Personal information
- Full name: John Graham Bennett
- Date of birth: 21 March 1946 (age 80)
- Place of birth: Liverpool, England
- Position: Full back

Youth career
- 1961–1963: Liverpool

Senior career*
- Years: Team / Apps / (Gls)
- 1963–1966: Liverpool / 0 / (0)
- 1966–1969: Chester / 76 / (0)
- 1969–?: Macclesfield Town

= John Bennett (footballer, born 1946) =

English footballer

John Bennett (born 21 March 1946) was an English professional footballer who played as a full back. He made 76 Football League appearances.

==Playing career==
Bennett began his career with hometown club Liverpool, who he served his apprenticeship with before signing professional forms in April 1963. However, he failed to make a league appearance over the next three years and left for Division Four side Chester in June 1966. This was as part of a triple transfer deal that also saw Alan Hignett and John Sealey move from Anfield to Sealand Road for free. Bennett made 36 league appearances in 1966–67, initially playing in the number six shirt before becoming the club's regular full-back later in the campaign.

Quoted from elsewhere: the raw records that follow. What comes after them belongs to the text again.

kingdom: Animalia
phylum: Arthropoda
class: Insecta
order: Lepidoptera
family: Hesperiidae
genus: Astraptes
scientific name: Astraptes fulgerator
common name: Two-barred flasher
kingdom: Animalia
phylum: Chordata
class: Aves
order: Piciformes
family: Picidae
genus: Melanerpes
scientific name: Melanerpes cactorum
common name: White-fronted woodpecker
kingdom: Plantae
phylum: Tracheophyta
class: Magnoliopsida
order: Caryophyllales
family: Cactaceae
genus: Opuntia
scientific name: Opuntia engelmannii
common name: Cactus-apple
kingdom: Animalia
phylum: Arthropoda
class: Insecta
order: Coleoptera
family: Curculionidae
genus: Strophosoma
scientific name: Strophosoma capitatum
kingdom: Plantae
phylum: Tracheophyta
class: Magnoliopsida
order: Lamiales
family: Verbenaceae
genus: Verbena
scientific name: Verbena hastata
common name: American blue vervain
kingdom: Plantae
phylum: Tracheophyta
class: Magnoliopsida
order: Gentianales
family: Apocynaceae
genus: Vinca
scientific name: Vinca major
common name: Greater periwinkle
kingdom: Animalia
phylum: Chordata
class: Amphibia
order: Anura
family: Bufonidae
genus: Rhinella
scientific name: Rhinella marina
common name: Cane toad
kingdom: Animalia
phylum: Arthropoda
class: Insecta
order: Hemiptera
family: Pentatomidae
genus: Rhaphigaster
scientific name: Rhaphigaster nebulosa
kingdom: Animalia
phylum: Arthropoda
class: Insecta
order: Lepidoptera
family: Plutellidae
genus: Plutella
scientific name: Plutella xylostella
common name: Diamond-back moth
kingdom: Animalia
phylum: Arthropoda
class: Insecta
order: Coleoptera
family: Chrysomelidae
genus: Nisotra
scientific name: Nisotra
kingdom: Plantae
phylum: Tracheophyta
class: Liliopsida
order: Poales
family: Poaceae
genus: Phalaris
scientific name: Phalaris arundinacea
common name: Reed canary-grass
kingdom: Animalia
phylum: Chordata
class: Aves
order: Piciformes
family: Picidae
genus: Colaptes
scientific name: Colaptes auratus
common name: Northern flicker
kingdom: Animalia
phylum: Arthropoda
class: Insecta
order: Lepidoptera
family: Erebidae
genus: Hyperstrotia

The following two seasons saw him make 23 and 13 appearances respectively. He failed to score any league goals for the club but did score twice in a Welsh Cup victory over Brymbo Steelworks in the 1967–68 Welsh Cup quarter-finals. He played his final game for the club in a 4–2 defeat by York City on 28 April 1969, as he was allowed to leave the club in the summer. This marked the end of his professional career and he joined non–league side Macclesfield Town. In May 1970 Bennett played at Wembley Stadium in the first final of the FA Trophy, helping Macclesfield beat Telford United 2–0. They completed a league and cup double by winning the Northern Premier League the following week.

==Honours==

Macclesfield Town
- FA Trophy winners: 1969–70
- Northern Premier League champions: 1969–70

==Bibliography==
- Sumner, Chas (1997). "On the Borderline: The Official History of Chester City F.C. 1885-1997"
- Phythian, Graham (2001). "Saga of the Silkmen: The History of Macclesfield Town F.C."